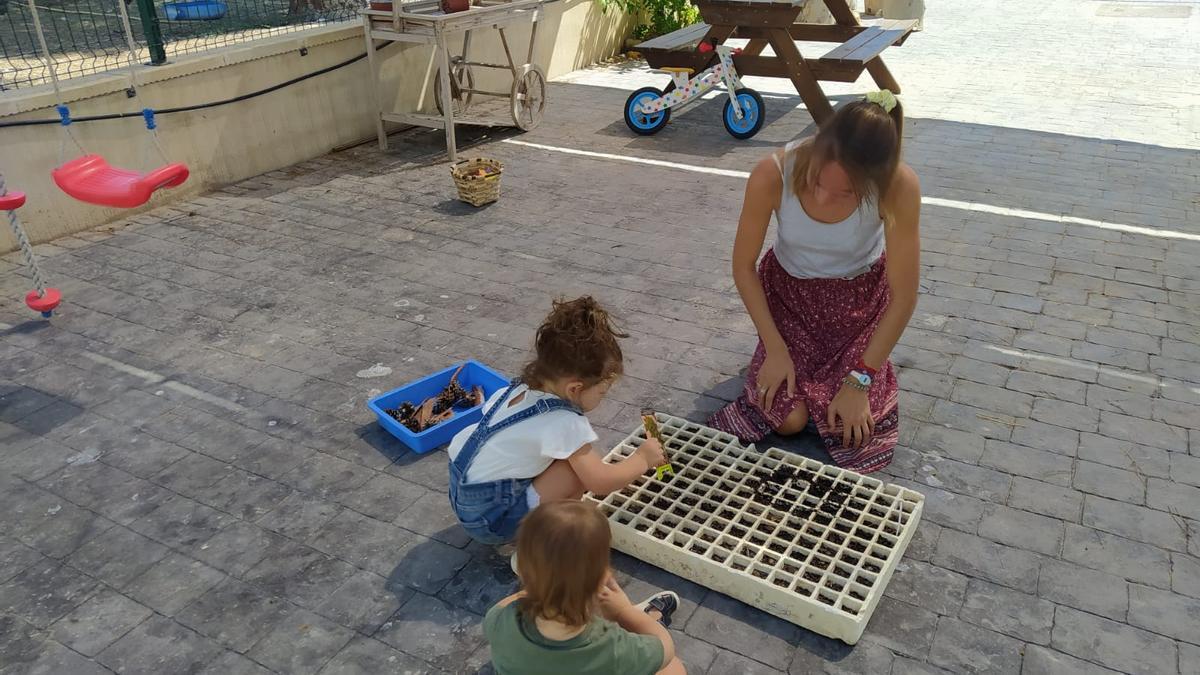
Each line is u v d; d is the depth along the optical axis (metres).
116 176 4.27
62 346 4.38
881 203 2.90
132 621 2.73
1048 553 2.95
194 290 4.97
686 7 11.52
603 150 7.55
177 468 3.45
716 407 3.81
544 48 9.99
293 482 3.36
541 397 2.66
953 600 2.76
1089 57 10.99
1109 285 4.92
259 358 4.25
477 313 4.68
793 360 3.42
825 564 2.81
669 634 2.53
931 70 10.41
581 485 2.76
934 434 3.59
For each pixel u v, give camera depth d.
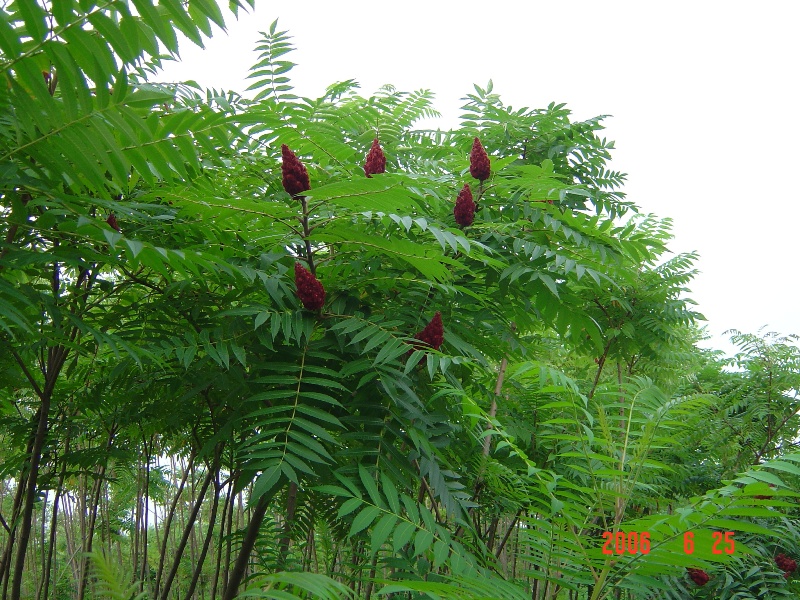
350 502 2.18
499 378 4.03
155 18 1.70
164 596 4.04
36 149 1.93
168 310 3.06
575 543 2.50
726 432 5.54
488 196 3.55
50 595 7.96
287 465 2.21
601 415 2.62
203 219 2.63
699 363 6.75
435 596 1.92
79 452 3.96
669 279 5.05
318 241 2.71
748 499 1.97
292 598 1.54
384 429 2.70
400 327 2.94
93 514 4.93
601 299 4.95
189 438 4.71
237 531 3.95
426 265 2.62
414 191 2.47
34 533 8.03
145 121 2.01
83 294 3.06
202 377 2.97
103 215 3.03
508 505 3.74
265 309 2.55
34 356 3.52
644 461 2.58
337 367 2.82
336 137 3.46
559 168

==============================

If a line in the listing contains the string "depth", copy it.

Each line is u v d; d is the depth along the optical axis (metres).
For each pixel u v, give camera depth d.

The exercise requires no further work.